Фрейд говорил, что громадное место в жизни ребенка занимают фекалии, процесс дефекации. Детские переживания, связанные с этим, обладают очень сильной эмоциональной окраской. Ребенок относится к фекалиям как к чему-то ценному: для него это продукт его усилий, даже «творчества», род осмысленной деятельности, «работа», сближающая его с миром взрослых. Согласие ребенка на дефекацию в присутствия взрослого — знак доверия и любви его к этому взрослому, ребенок этим как бы «одаривает» этого человека. Отсюда символическое значение фекалий как заменителя золота, денег, вообще чего-то ценного; вспомним, что чистильщиков отхожих мест в России называли золотарями (подобные словесные игры существуют и в других языках); то же — в простонародной этимологии сновидений: видеть во сне дерьмо — к богатству. В этом же смысле Фрейд истолковал знаменитый обычай «медвежатников» всех стран: на месте взлома сейфа оставить кучу испражнений (такая сцена есть у Лимонова в «Подростке Савенко»). Это означает символическую компенсацию украденного. Все эти символические образы идут из детства, сохраняясь в бессознательном каждого человека. Есть и другое, не менее важное символическое значение фекалий: они могут означать самого ребенка. Здесь образ складывается из детского представления о родах по аналогии с процессом дефекации, и ребенок отождествляется с телесными выделениями, потому что он тоже выделился, отделился от тела матери (вспомним вульгарное «высерок» для обозначения ребенка). Наконец, фекалии могут символизировать пенис — чрезвычайно важное значение, которое, однако, мы сейчас разбирать не будем, потому что для нашей сегодняшней темы здесь нет первоочередной важности (хотя и здесь прослеживаются интересные соотношения).
Тема же наша — советские почвенники; мы пытаемся понять скрытый, зашифрованный смысл их демонстративного антисемитизма. Этот смысл открывается, когда приходишь к пониманию архаичного, то есть инфантильного, характера их психики.

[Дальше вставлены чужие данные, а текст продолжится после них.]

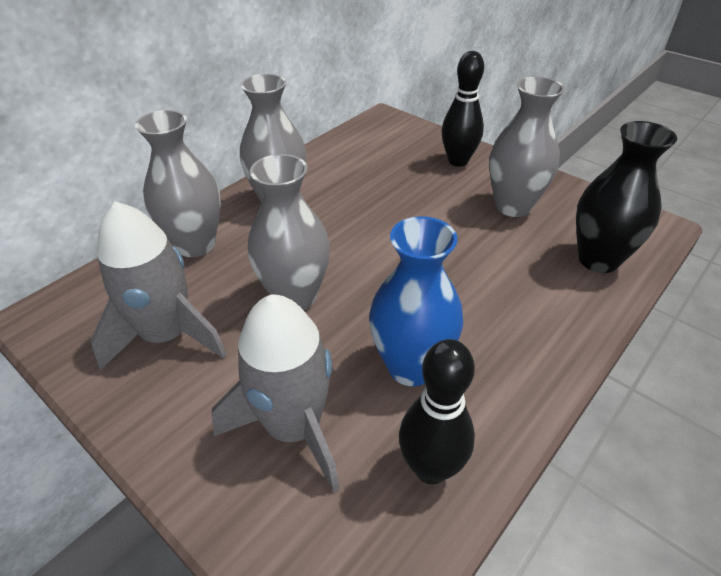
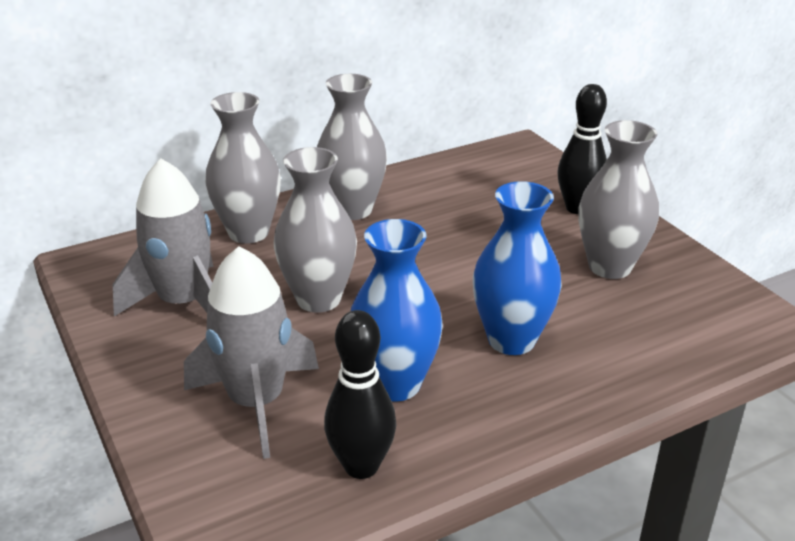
camera: 20 degrees right, 10 degrees down
black vase [576,121,677,273] -> none
none -> blue vase [473,181,562,355]

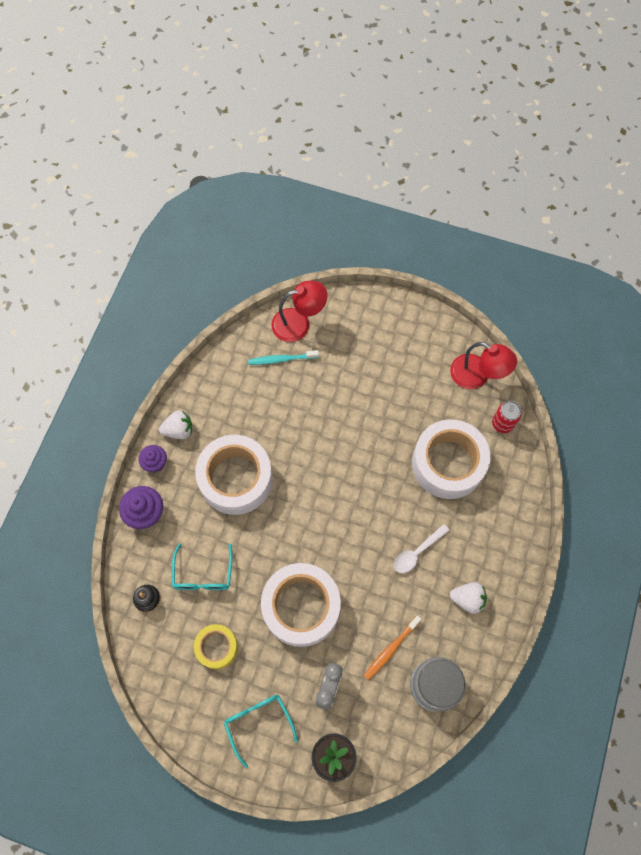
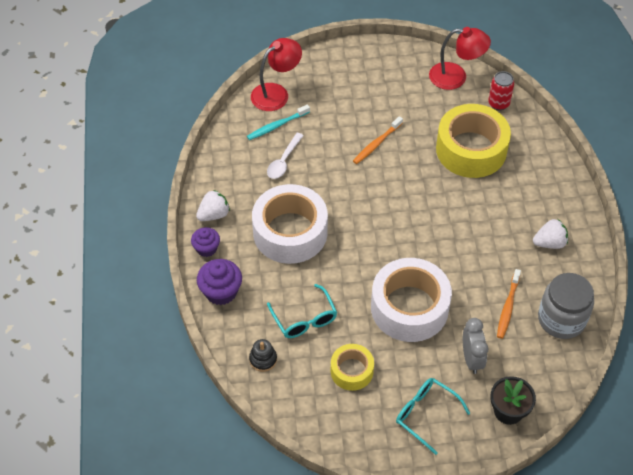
camera: 25 degrees left, 15 degrees down
white spoon [394,524,450,573] -> white spoon moved to [267,133,304,179]
white tape [412,419,490,499] -> yellow tape [436,104,511,178]
none -> orange toothbrush [353,116,403,164]

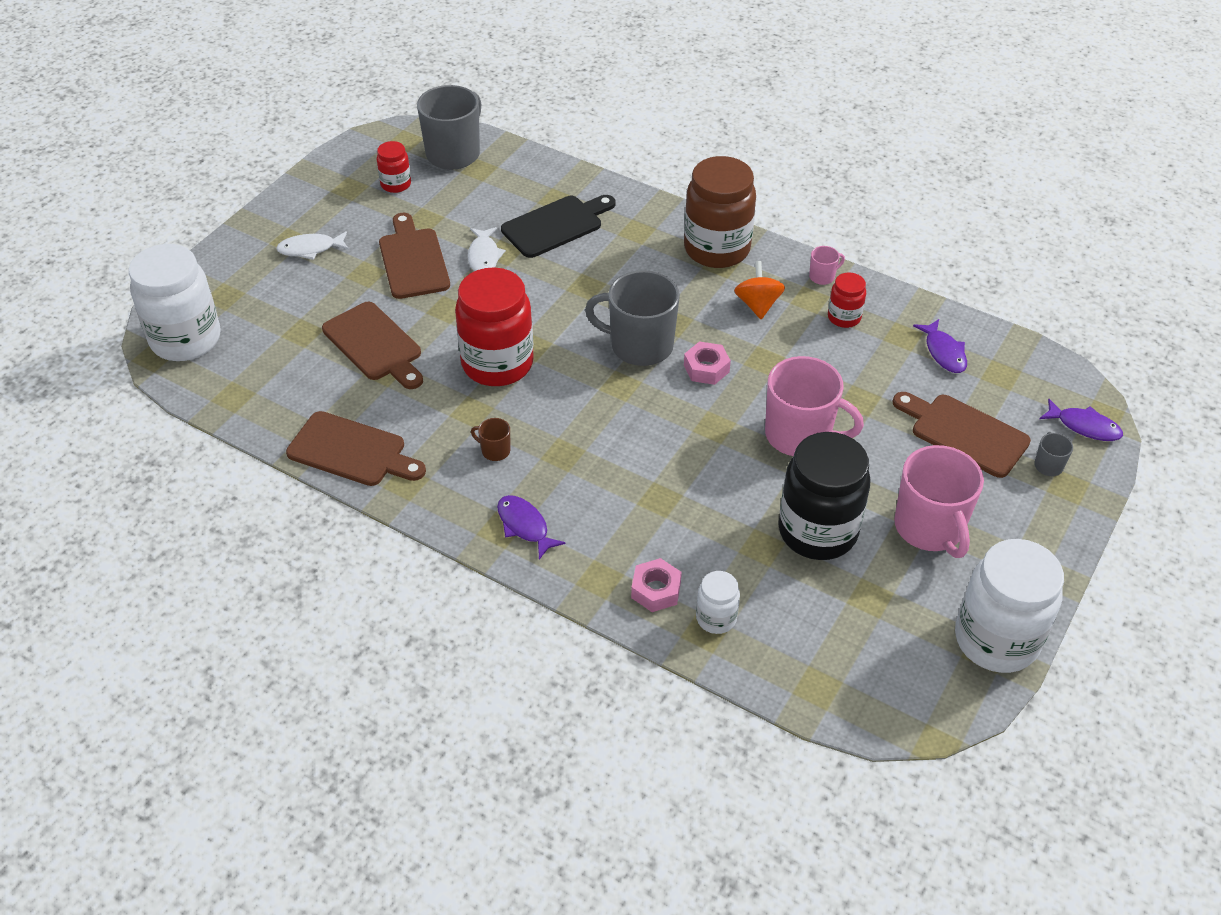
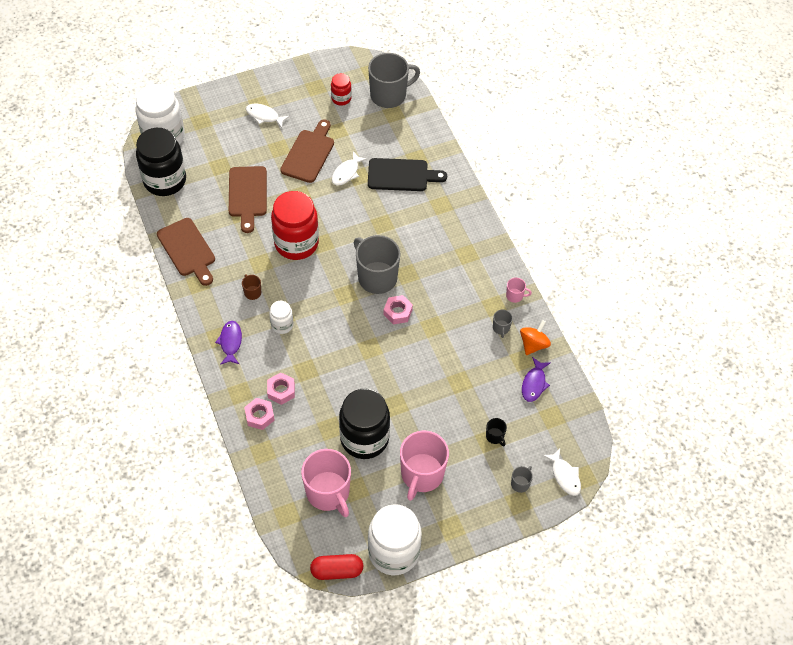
camera: 35 degrees right, 10 degrees up
brown jar [684,156,756,268] -> none
white jar [696,571,740,634] -> white jar moved to [269,301,293,334]
orange spinning top [734,261,785,319] -> orange spinning top moved to [520,320,551,355]
pink mug [765,356,864,456] -> pink mug moved to [301,449,351,517]
red jar [828,272,866,328] -> grey mug [493,309,513,338]
brown cutting board [893,392,1031,478] -> black mug [486,418,507,446]
purple fish [1039,399,1123,441] -> white fish [543,448,581,496]
none -> black jar [136,128,186,196]
none -> pink nut [267,373,295,405]
none -> red capsule [310,554,363,580]

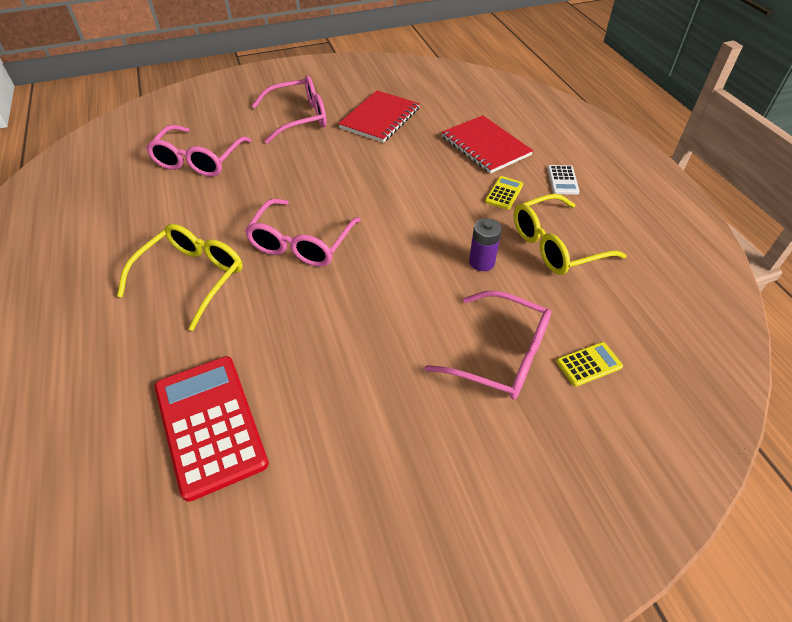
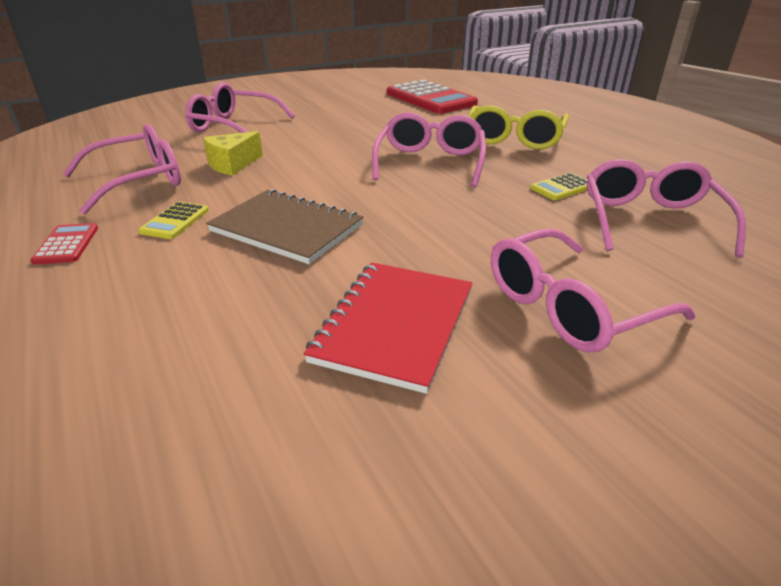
camera: 170 degrees right, 15 degrees down
red notebook [442,115,533,174] -> none
purple battery [469,218,502,271] -> yellow cheese [203,131,263,176]
yellow glasses [514,194,627,275] -> pink glasses [63,124,181,214]
white calculator [548,165,580,195] -> red calculator [31,223,98,265]
yellow calculator [556,342,623,387] -> yellow calculator moved to [530,173,587,200]
none -> brown notebook [206,189,364,264]

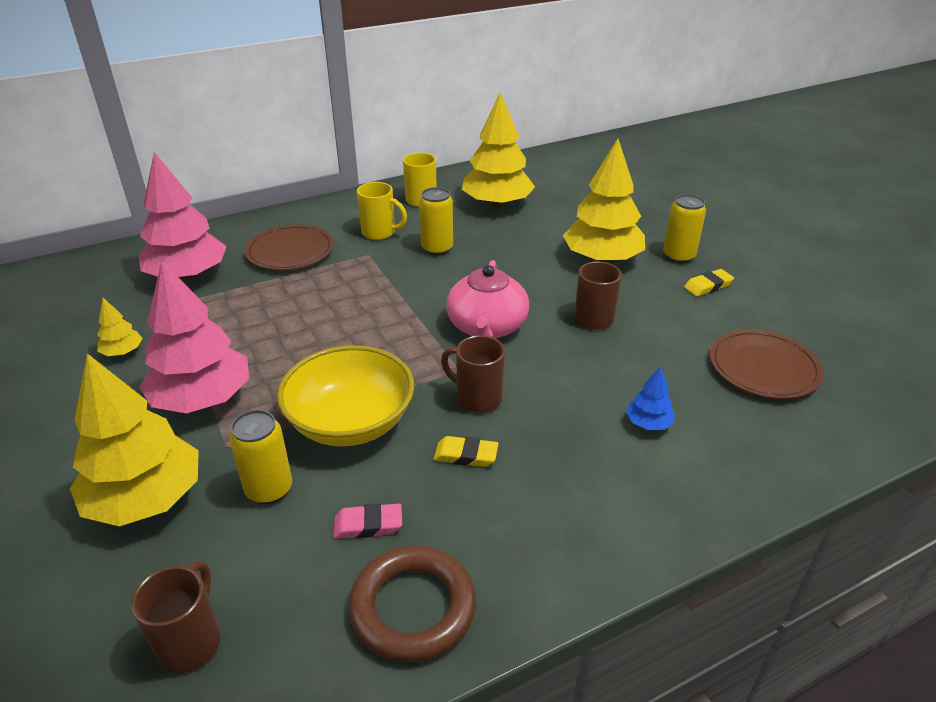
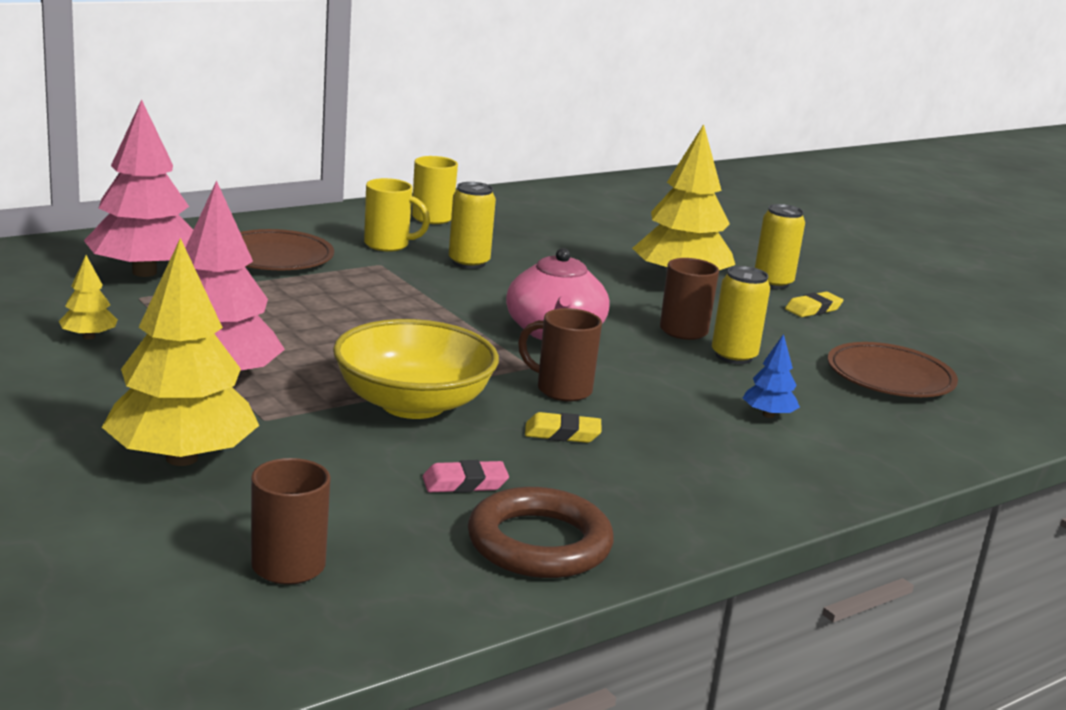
camera: 10 degrees left, 15 degrees down
yellow can [229,410,292,504] -> yellow can moved to [712,266,770,364]
yellow tree [462,92,535,208] -> none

Сама «почвенническая» установка есть свидетельство такого характера. В переоценке «почвы» ощущается неизжитое инцестуозное влечение (не в однозначно сексуальном смысле Фрейда, а, скорее, в широком культурном контексте Фромма) — психологическая невозможность оторваться от матери, выйти из детства в мир взрослых людей и реальных отношений; а когда «мать» сублимируется в «родину», тогда и складывается шовинистический комплекс. Выразительнейшее доказательство этому — Шафаревич. Он написал две книги, опровергающие одна другую: «Социализм как явление мировой истории» и «Русофобию». Противоположность не в том, что одна книга «хорошая», а другая «плохая»: они свидетельствуют диаметрально оппозиционные душевные переживания, амбивалентность души. В «Социализме» главный грех такового — его влечение к смерти — рассматривался в теснейшей связи с враждебностью к самому принципу индивидуации бытия, к самому факту индивидуального, отдельного от тотальности существования. В «Русофобии» (и в маленькой, но чрезвычайно значимой статье «Что такое патриотизм») — все наоборот: «малый народ» (не всегда евреи, но сейчас и здесь, в России, преимущественно они) плох именно тем, что отделен от общности, чужд ей, само такое отделение — грех против общности. Психоаналитически крайне интересен сам этот термин — «малый народ», он относит к понятию ребенка как чего-то уже родившегося, появившегося на свет, отделившегося от первоначальной общности с почвой, материнским телом. Отсюда идет болезненная неприязнь Шафаревича к эмигрантам — людям, посмевшим родиться, отделиться, обрезать пуповину. В бессознательном Шафаревича происходит избиение младенцев.
Эта вопиющая, как бы намеренно демонстрируемая противоречивость двух тезисов, двух этапов деятельности Шафаревича указывает на иррациональность скрытого за противоречием переживания и глубоко личный, интимный его мотив. Это неразрешенность инфантильного конфликта. В психоанализе это называется проекцией в материнскую утробу. Не забудем, что в символике бессознательного утроба и могила тождественны. Однажды Шафаревичу удалось вырваться оттуда, и он написал «Социализм». Но освобождение не было полным, не стало окончательным, что и доказывает появление «Русофобии» — вещи глубоко реакционной: прежде всего в психологическом смысле, как регрессия чуть ли не к внутриутробному состоянию. Шафаревич должен видеть сны о «матери-земле», в которую его закапывают, а он оттуда вылезает узкими путями, как некий земляной червь. Кстати, червь в бессознательном — символ ребенка. Шафаревич — человек, которому еще предстоит родиться.